Site Reliability Part 1
At my company, my title is a DevOps Engineer. For now, I accept that DevOps is not a role, but rather a culture. But that’s not important right now.
What’s more notable is that my job involves a lot more than just building pipelines. To be precise, my day-to-day tasks mostly include:
- Maintaining and enhancing CI & CD pipeline - modifying Jenkinsfile…
- Deploying - modifying Dockerfiles, docker-compose, building and deploying custom builds…
- IT - whitelisting IP addresses, grant ssh accesses…
- Ops - monitoring, troubleshooting incidents…
among other things.
As such, I have realized that what I do is not DevOps. When you hear DevOps, you think CI & CD. But there’s this one critical mission that I’m also assigned - Ops.

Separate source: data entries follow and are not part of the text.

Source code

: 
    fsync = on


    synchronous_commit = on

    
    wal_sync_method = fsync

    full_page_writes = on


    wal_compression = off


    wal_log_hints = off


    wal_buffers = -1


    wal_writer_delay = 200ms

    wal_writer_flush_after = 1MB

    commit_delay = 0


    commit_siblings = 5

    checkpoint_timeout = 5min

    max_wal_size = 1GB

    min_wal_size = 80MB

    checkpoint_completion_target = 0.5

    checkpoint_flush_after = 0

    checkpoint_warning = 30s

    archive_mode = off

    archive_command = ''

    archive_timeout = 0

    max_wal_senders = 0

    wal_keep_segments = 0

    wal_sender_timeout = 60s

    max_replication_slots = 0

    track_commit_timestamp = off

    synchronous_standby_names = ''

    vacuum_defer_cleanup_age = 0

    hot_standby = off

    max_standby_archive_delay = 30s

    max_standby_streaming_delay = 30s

Essentially, if the server suffers outtage, I’ll have to bring it back up and report.
The bad news is we have suffered many outtages lately that led me to think there’s something wrong with the way our DevOps team works.

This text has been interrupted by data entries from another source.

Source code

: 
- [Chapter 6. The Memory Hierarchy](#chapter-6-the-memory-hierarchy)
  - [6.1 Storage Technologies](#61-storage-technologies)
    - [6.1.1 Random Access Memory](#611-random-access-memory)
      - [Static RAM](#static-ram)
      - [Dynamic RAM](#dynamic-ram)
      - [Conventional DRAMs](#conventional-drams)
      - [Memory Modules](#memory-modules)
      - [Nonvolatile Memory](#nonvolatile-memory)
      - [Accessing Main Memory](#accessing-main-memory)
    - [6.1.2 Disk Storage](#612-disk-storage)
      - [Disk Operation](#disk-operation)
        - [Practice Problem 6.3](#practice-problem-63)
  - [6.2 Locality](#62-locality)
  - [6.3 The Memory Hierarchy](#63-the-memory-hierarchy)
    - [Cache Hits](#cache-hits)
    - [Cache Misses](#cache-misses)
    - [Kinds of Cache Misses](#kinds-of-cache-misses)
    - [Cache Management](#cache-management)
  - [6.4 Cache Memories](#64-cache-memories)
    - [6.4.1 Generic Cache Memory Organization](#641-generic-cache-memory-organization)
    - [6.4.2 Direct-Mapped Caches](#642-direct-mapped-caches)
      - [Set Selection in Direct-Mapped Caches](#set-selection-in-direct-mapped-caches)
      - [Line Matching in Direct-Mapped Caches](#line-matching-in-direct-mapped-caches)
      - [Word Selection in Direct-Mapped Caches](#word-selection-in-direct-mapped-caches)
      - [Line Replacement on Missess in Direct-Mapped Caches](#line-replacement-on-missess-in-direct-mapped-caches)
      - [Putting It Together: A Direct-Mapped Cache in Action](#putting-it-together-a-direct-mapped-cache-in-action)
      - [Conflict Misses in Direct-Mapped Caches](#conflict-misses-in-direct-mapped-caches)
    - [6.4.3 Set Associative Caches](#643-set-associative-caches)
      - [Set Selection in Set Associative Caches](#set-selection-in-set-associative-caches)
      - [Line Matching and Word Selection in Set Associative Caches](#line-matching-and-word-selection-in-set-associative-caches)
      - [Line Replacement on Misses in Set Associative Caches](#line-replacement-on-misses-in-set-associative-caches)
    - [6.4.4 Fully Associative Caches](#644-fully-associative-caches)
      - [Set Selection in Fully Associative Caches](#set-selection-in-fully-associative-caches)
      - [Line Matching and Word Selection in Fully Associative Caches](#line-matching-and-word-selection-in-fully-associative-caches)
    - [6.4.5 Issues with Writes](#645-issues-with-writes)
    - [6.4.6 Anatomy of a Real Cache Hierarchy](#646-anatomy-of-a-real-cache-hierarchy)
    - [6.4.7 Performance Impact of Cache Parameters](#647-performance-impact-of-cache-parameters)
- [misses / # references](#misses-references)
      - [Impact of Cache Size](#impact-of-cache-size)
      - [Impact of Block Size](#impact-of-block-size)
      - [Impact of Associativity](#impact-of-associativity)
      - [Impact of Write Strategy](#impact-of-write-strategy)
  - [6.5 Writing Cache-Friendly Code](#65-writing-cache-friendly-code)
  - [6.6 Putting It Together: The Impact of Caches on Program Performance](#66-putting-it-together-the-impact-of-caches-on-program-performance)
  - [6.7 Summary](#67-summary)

Enters Site Reliability Engineer.
I heard this word sometimes ago and thought SRE is going to be in my career path eventually, but did not really look into it. Now that Ops works are giving me headache, I know it’s time I read about this.
I’m following a book from Google, called
Site Reliability Engineering - How Google Runs Production Systems
Having read only the Preface and Chapter 1 but I can tell it’s a worthwhile reading.
That’s why I’m starting this series - to follow this book and optionally put in my two cents where possible.
I want to update it at least once a month (promise to self).